The Comancheros (Elmer Bernstein)
Released by Film Score Monthly, Elmer Bernstein's score to The Comancheros finally got a release. As he always does, Bernstein wrote a great western theme, and this album presents more or less the complete score, even with a few bonus tracks. It is nice to see Film Score Monthly putting out some great scores (such as their recent All About Eve release), and I look forward to seeing what they put out next.
Once Upon A Time in America (Ennio Morricone)
Ennio Morricone's classic score finally got an expanded re-issue this year. Not only do we get the classic score, but we also got plenty of previously unreleased cues, including a few alternate cues which were never used. One of Morricone's best scores gets the treatment it rightfully deserves.
Raise The Titanic (John Barry)
After almost 20 years, it was a joy to finally have a score release to John Barry's Raise the Titanic. While this is a re-recording, it's the complete score and sounds amazingly close to the actual film performance, due mostly to Nic Raine's involvement. A classic Barry score which was a long time coming.
The Lion's Roar - Classic MGM Film Scores
This two-CD set covers a lot of original recordings from early MGM films, including such biggies as Mutiny on the Bounty, The Wizard of Oz, The Yearling, Ivanhoe, Bad Day At Black Rock, Lust For Life, Ben-Hur, A Patch of Blue, Dr. Zhivago, and many more. Many were never released, and it covers a large swath of classic American film scores (and composers).

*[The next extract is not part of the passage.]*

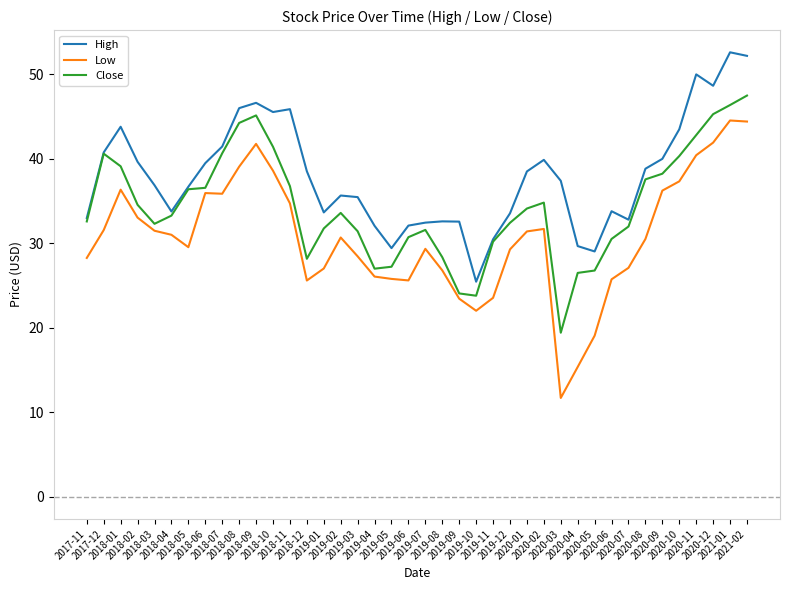

Which series has the largest total across all categories?

High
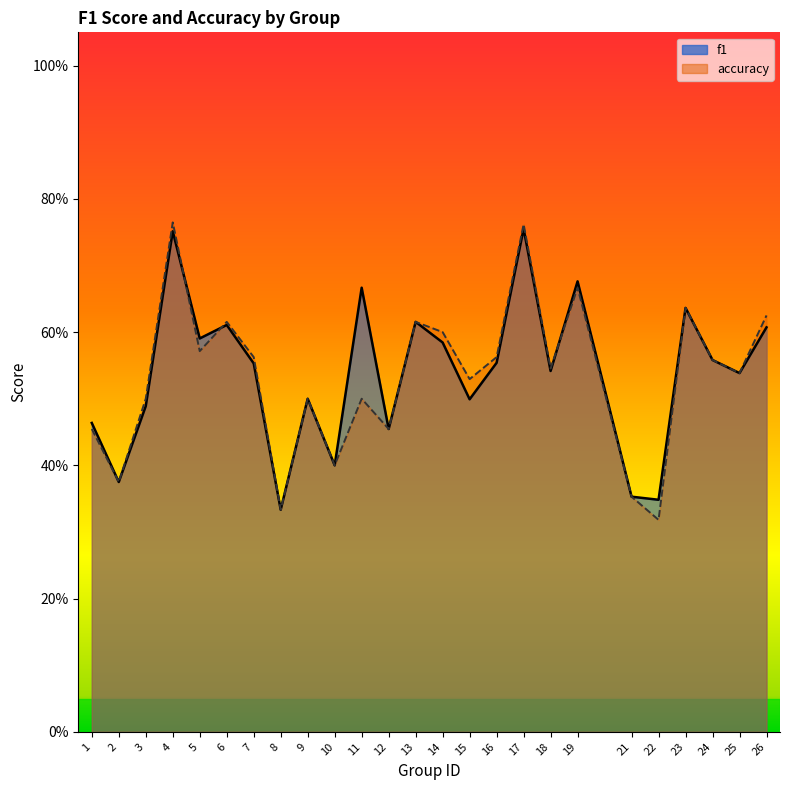

Reading left to right, transcribe all the data shown in this chart.

f1: 0.5	0.4	0.5	0.8	0.6	0.6	0.6	0.3	0.5	0.4	0.7	0.5	0.6	0.6	0.5	0.6	0.8	0.5	0.7	0.4	0.3	0.6	0.6	0.5	0.6
accuracy: 0.5	0.4	0.5	0.8	0.6	0.6	0.6	0.3	0.5	0.4	0.5	0.5	0.6	0.6	0.5	0.6	0.8	0.5	0.7	0.4	0.3	0.6	0.6	0.5	0.6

Miklos Rozsa at MGM (Miklos Rozsa)
Another great compilation album focuses exclusively on Miklos Rozsa and the works he did while at MGM. Almost all of the music on this album has never been released before, and it deserves to be mentioned as one of the best compilations of 1999.
The Twilight Zone: 40th Anniversary Collection
This compilation album takes up a staggering 4-CDs, and covers Jerry Goldsmith and Bernard Herrmann, as well as many of the contributing composers to this classic sci-fi series. These are all the original recordings, and there are also plenty of bonus tracks to boot.
Go Simpsonic With The Simpsons (Alf Clausen)
While not really a "compilation" album, this is a compilation of songs from the hit television show. "The Simpsons". Alf Clausen has once again outdone himself and provided us with over an hour of hilarious songs and dialogue from the show in this followup to the successful "Songs in the Key of Springfield".
John Williams' Greatest Hits: 1969-1999 (John Williams)
This is a great 2-CD set which has the fortune of being released from Sony Classical. Fortunate because most of the original recordings on this compilation were originally released on Sony, so it was easy to secure the rights. (Unlike other compilations which tend to be re-recordings.) While there aren't any previously unreleased cues, it is a rather substantial restrospective of Williams' work over the past 30 years, and the art design on the album is one of the sleekest I've seen recently.